### Supplied passage
* * *
WHAT Misha Hollenbach: Forewards
WHERE Utopian Slumps, 33 Guildford Lane, city, 9077 9918, utopianslumps.com
Misha Hollenbach’s happily wonky works seem an ode to pop cultural happenstance. The found photographs, pixelated digital prints, collages and neo-grotesque sculptures that comprise his latest show at Utopian Slumps’ new city space channel a kind of oddly exploratory spirit. A drunk asleep in his chair, an upturned image of a hand entering a rubber glove, a beautiful man with his mouth agape and eyes rolled back; this is the bizarre, discarded cultural flotsam that can be found in the morass if we only care to stumble upon it. A recurring motif is the blank face – be it that of a mannequin with its face chiselled off, or a portrait with the face cut out or covered via collage – a kind of non-image that somewhat perpetuates Hollenbach’s approach. The expected and planned are void. Ugly, esoteric, purely aesthetic or otherwise, the magic is in the droll twists of fate. Wed to Sat noon–6pm, until June 5.
WHAT DongWoo Kang: Candlelight Protestival
WHERE Kings Artist Run Initiative, Level 1, 171 Kings Street, city, 9642 0859, kingsartistrun.com.au
Screening alongside Trevor Flinn’s trio of video works and Soda Jerk’s re-edit of The Wizard of Oz as part of the Next Wave Festival, Korean-born artist DongWoo Kang’s exploration of Korea’s Candlelight Protestival makes for a dynamic and powerful documentary experience. Gathering amateur, internet and international news footage from the massive ‘candlelight protest/festival’ – which saw over 100,000 people take peacefully to the streets of Seoul on New Years Eve 2008 – to create a triptych of sub-narratives, the multi-channel video work proves a chilling study of media political spin-doctoring and the limits of Korean democracy. Wed to Sat noon–6pm, until May 29.
* * *
According to the exhibition listings, how many people took to the streets of Seoul on New Years Eve 2008 during the candlelight protest/festival?

[Figure understanding tasks]
* * *
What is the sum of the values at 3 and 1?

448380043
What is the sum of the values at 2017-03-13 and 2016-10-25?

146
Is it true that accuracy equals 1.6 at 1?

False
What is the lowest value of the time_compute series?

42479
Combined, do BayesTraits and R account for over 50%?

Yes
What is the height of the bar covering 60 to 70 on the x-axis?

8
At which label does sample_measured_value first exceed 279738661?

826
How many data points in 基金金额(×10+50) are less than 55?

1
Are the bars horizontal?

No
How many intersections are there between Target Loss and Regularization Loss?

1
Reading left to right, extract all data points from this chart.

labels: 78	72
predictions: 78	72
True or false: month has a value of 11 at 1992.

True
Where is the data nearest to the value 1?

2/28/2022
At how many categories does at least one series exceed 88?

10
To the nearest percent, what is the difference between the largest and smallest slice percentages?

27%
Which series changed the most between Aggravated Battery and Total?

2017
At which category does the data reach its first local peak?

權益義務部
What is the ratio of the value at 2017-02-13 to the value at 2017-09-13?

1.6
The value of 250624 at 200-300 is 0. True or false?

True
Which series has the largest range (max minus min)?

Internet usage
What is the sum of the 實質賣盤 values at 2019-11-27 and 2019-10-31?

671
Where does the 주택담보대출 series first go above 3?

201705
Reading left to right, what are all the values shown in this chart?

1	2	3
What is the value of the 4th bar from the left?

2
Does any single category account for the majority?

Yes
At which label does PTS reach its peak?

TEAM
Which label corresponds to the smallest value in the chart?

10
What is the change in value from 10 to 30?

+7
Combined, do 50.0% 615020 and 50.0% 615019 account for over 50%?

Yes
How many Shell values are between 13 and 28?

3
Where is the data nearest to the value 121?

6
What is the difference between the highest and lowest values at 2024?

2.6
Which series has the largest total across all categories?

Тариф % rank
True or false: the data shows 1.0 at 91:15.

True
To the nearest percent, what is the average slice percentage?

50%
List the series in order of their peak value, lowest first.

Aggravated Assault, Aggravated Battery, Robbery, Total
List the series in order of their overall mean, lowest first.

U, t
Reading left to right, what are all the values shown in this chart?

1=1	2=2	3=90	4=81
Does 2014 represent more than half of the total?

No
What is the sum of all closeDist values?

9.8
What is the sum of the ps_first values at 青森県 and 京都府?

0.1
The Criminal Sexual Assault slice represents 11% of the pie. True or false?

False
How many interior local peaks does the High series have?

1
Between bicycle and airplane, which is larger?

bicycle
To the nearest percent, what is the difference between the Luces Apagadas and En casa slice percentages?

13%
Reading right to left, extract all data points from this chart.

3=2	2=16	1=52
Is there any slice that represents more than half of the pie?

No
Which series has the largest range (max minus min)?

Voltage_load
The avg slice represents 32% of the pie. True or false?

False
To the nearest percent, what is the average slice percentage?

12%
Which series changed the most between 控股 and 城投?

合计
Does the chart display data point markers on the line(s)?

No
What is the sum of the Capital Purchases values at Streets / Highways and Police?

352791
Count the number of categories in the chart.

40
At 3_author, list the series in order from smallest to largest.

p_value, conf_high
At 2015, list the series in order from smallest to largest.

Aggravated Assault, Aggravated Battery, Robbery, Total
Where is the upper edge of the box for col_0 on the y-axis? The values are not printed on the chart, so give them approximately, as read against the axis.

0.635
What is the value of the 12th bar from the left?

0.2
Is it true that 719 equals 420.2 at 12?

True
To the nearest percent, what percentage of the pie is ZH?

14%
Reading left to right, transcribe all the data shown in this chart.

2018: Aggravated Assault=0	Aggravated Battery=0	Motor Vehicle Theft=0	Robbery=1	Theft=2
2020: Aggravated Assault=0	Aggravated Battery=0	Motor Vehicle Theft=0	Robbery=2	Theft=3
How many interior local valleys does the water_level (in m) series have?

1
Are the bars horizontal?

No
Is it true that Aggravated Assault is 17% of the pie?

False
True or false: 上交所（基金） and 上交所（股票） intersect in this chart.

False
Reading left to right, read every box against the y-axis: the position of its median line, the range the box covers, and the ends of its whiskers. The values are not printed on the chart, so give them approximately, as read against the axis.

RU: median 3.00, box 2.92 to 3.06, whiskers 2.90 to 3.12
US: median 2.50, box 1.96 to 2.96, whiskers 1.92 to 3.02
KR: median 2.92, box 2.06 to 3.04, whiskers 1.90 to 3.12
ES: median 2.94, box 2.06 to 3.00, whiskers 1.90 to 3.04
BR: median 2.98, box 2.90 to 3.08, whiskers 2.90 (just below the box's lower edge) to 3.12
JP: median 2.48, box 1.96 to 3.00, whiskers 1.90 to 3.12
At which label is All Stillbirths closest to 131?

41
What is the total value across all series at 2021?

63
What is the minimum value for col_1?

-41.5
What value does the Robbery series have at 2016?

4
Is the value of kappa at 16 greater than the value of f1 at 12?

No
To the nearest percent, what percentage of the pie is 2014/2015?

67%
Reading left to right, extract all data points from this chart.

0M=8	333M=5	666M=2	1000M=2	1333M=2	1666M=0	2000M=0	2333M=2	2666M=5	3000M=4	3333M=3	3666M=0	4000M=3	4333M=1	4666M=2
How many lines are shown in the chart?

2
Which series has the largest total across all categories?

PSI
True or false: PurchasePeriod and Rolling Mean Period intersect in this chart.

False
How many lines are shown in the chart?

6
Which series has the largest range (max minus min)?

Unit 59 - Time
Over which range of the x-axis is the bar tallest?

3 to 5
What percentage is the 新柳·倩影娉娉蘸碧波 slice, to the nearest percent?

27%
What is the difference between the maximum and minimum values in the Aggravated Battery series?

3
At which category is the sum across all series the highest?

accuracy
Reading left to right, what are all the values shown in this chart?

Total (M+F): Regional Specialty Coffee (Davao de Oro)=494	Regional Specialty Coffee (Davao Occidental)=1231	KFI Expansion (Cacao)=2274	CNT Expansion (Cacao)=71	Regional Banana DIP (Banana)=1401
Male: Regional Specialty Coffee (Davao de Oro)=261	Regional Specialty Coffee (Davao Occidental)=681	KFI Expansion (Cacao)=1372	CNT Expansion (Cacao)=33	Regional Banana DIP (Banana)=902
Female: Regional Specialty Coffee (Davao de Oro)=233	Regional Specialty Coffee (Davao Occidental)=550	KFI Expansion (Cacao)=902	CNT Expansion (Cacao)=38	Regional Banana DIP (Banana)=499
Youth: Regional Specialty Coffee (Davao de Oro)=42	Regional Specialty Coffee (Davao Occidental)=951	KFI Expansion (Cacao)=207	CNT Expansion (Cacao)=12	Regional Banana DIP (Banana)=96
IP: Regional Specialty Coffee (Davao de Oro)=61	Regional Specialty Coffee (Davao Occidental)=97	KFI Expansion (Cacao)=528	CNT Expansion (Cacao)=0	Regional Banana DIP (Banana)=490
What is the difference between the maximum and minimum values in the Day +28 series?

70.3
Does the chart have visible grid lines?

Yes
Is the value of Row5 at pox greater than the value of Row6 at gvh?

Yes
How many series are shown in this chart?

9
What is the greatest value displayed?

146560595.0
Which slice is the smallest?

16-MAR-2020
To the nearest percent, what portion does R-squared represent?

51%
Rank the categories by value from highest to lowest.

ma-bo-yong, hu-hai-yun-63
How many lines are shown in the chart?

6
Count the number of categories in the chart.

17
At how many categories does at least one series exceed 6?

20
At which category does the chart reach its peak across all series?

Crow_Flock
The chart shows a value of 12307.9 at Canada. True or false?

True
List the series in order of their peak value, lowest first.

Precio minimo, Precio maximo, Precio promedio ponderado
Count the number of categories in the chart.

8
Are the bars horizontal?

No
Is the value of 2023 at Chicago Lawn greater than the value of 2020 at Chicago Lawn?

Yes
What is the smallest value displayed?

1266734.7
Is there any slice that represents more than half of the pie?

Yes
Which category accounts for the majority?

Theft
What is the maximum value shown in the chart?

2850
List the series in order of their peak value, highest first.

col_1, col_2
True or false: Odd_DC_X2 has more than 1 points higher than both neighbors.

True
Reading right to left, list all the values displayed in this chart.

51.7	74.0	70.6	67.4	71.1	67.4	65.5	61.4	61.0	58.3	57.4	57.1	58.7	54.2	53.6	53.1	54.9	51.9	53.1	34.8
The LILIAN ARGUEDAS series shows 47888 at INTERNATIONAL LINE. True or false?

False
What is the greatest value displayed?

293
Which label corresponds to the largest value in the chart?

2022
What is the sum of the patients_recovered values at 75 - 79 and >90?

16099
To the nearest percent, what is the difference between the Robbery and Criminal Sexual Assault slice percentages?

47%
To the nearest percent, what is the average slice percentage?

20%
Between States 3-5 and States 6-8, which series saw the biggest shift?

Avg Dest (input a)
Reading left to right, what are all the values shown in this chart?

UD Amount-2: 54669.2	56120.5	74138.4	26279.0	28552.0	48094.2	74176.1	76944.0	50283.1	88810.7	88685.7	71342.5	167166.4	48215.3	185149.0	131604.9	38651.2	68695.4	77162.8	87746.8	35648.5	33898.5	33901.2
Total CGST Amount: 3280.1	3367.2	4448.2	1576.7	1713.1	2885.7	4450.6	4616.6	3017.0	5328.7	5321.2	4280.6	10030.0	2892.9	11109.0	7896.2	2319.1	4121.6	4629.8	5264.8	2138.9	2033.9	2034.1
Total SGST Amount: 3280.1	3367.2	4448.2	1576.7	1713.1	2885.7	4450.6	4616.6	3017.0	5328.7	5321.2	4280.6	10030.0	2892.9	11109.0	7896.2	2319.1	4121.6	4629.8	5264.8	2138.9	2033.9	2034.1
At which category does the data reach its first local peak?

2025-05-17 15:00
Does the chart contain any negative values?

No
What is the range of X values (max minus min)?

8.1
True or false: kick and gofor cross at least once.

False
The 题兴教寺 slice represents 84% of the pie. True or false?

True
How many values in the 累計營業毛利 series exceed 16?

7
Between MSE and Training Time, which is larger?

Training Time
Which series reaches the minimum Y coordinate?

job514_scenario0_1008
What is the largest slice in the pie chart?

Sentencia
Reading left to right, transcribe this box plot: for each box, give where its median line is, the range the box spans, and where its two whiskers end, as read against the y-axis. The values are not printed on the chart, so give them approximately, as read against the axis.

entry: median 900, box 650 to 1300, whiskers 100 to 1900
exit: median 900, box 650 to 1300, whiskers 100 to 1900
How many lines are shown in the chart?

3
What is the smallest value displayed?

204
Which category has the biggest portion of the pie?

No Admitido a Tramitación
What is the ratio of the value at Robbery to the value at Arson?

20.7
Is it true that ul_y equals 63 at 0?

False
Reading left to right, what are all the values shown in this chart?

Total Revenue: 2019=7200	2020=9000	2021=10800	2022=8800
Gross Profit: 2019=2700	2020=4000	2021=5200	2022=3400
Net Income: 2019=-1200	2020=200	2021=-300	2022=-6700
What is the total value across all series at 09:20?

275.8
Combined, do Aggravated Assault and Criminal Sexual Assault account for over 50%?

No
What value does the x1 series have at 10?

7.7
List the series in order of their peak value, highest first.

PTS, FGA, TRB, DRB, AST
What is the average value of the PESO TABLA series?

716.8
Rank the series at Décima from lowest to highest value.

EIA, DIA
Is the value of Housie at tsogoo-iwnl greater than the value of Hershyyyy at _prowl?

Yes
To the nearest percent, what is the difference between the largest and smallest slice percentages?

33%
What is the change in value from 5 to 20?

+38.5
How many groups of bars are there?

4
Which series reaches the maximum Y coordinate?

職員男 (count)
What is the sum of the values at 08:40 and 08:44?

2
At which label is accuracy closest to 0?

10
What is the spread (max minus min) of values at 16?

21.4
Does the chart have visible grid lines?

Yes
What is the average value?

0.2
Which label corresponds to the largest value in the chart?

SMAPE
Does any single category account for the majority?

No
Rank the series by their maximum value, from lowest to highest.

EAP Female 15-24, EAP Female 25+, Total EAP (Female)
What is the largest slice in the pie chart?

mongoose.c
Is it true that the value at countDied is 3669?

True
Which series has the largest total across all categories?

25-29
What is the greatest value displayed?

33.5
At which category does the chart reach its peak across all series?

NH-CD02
* * *
### Answer
Over 100,000 people.